When you cut the transport traits (SpiDevice/I2c re-target of falcon-imu-icm42688 + falcon-baromag), ping here and jess starts the RT1176 embedded-hal-async HAL wasm component against that surface — exercised on the Renode RT1176 model first (REQ-PIX-005, hermetic CI), then the connected board. No blockers on jess's side.

[avrabe]

[jess integrator side — transport cut received + verified; jess starting the RT1176 HAL]

Saw falcon-v1.82.0 = falcon-imu-icm42688 anchored on embedded-hal-async SpiDevice (#217). Ran jess's per-piece gate on the sha256-verified released wasm:

• SIL PASS — run-stabilization 0.0234 rad, run-position-hold 0.1317 m, kiln == wasmtime.
• Forward chain GREEN (meld → loom → synth Cortex-M ELF).
• Skip inventory on current synth 0.11.50 = 3/18, all #369 hard-float — bulk-mem clean, no new skips from the SpiDevice re-target.

So the IMU transport re-target lands clean on jess's side. jess is starting the RT1176 embedded-hal-async HAL wasm component against this surface: SpiDevice/SpiBus over LPSPI (SVD→svd2rust→PAC register logic + eDMA + completion-IRQ→wake), kiln-async executor, exercised on the Renode RT1176 model first (REQ-PIX-005, hermetic CI) then the connected board. When falcon-baromag re-targets to I2c, ping and jess wires that bus too. No blockers on jess's side.

(Tangential: kiln v0.3.4 carries the #339 no-alloc fix — gust's last scheduler-substrate precondition is now cleared on a released artifact.)

[avrabe]

[jess integrator side — baromag I2c cut received; transport surface complete on jess's side]

Saw falcon-v1.83.0 = baromag on embedded-hal-async I2c (+ relay-bus inter-core carrier #177, sigil hygiene). Per-piece gate on the released wasm: GREEN, SIL PASS (kiln==wasmtime), skip inventory unchanged (3/18, all #369 hard-float; bulk-mem clean — the I2c + relay-bus add no new unlowered op-class).
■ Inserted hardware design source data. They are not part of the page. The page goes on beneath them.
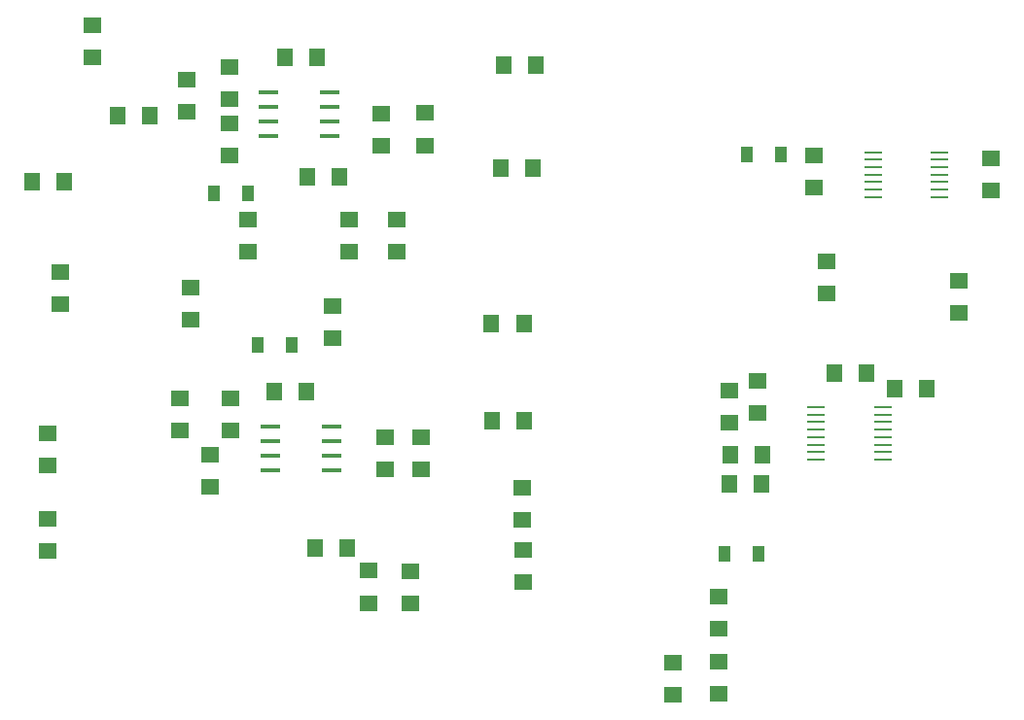
<source format=gbr>
G04 DipTrace 3.3.1.1*
G04 TopPaste.gbr*
%MOIN*%
G04 #@! TF.FileFunction,Paste,Top*
G04 #@! TF.Part,Single*
%ADD45R,0.062835X0.007717*%
%ADD47R,0.070709X0.015591*%
%ADD59R,0.039213X0.054961*%
%ADD71R,0.054961X0.062835*%
%ADD77R,0.062835X0.054961*%
%FSLAX26Y26*%
G04*
G70*
G90*
G75*
G01*
G04 TopPaste*
%LPD*%
D77*
X917080Y1570293D3*
Y1680529D3*
X1394370Y2783604D3*
Y2893840D3*
X3350161Y1751715D3*
Y1861951D3*
X1071315Y3080022D3*
Y2969786D3*
D71*
X3363513Y1507483D3*
X3253277D3*
D77*
X1540311Y2743022D3*
Y2632786D3*
X1371000Y1690482D3*
Y1800718D3*
X3253615Y1715832D3*
Y1826068D3*
X3060705Y893534D3*
Y783298D3*
D71*
X864825Y2544446D3*
X975062D3*
X3366546Y1605375D3*
X3256310D3*
D77*
X1474336Y1606400D3*
Y1496164D3*
X1950930Y2412722D3*
Y2302486D3*
X1405440Y2181373D3*
Y2071136D3*
X2547261Y1280436D3*
Y1170199D3*
X1603146Y2415312D3*
Y2305076D3*
X3543622Y2634407D3*
Y2524171D3*
X4149436Y2624210D3*
Y2513974D3*
X917270Y1276139D3*
Y1386375D3*
D71*
X3820157Y1834215D3*
X3930394D3*
D77*
X1895373Y2117269D3*
Y2007033D3*
D71*
X3614844Y1888051D3*
X3725080D3*
D77*
X2197551Y1557782D3*
Y1668018D3*
X2209959Y2668458D3*
Y2778694D3*
X2160685Y1206920D3*
Y1096684D3*
D59*
X1603825Y2502512D3*
X1485715D3*
X1755361Y1983437D3*
X1637251D3*
X3313627Y2635367D3*
X3431738D3*
X3355055Y1267345D3*
X3236945D3*
D71*
X2478913Y2942434D3*
X2589150D3*
D77*
X1541793Y2825772D3*
Y2936008D3*
X2059278Y2668378D3*
Y2778614D3*
D71*
X1155560Y2771290D3*
X1265797D3*
X1729815Y2969257D3*
X1840051D3*
X2470541Y2589197D3*
X2580777D3*
D77*
X3218514Y1010209D3*
Y1120445D3*
X3586152Y2160298D3*
Y2270534D3*
D71*
X2438577Y2055415D3*
X2548814D3*
D77*
X4041400Y2092365D3*
Y2202601D3*
X1543105Y1691348D3*
Y1801584D3*
X2073152Y1556462D3*
Y1666698D3*
X962024Y2234138D3*
Y2123902D3*
X3216605Y786448D3*
Y896684D3*
D71*
X1695159Y1825083D3*
X1805395D3*
X2440744Y1723497D3*
X2550980D3*
X1806484Y2559077D3*
X1916720D3*
D77*
X2114354Y2302608D3*
Y2412844D3*
X2543109Y1382196D3*
Y1492432D3*
X2016316Y1208736D3*
Y1098500D3*
D71*
X1944003Y1286752D3*
X1833766D3*
D47*
X1672690Y2850602D3*
Y2800602D3*
Y2750602D3*
Y2700602D3*
X1885289D3*
Y2750602D3*
Y2800602D3*
Y2850602D3*
X1679161Y1705274D3*
Y1655274D3*
Y1605274D3*
Y1555274D3*
X1891760D3*
Y1605274D3*
Y1655274D3*
Y1705274D3*
D45*
X3551903Y1769891D3*
Y1744301D3*
Y1718710D3*
Y1693119D3*
Y1667529D3*
Y1641938D3*
Y1616348D3*
Y1590757D3*
X3780257D3*
X3780249Y1616348D3*
Y1641938D3*
Y1667529D3*
Y1693119D3*
Y1718710D3*
Y1744301D3*
Y1769891D3*
X3745702Y2644678D3*
Y2619088D3*
Y2593497D3*
Y2567907D3*
Y2542316D3*
Y2516726D3*
X3745710Y2491135D3*
X3974049D3*
Y2516726D3*
Y2542316D3*
Y2567907D3*
Y2593497D3*
Y2619088D3*
Y2644678D3*
M02*

</source>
So both transport traits are now cut on your side: SpiDevice (IMU, v1.82) + I2c (baromag, v1.83). jess is building the RT1176 embedded-hal-async HAL wasm component against that surface — SpiDevice/SpiBus over LPSPI + I2c over LPI2C (SVD→svd2rust→PAC + eDMA + completion-IRQ→wake), kiln-async executor, Renode RT1176 model first (REQ-PIX-005) then board. Noted the relay-bus carrier for the M7↔M4 / FMU↔IO inter-core link (#177) — that maps to DD-009; will pick it up when the on-die path is active. No blockers on jess's side.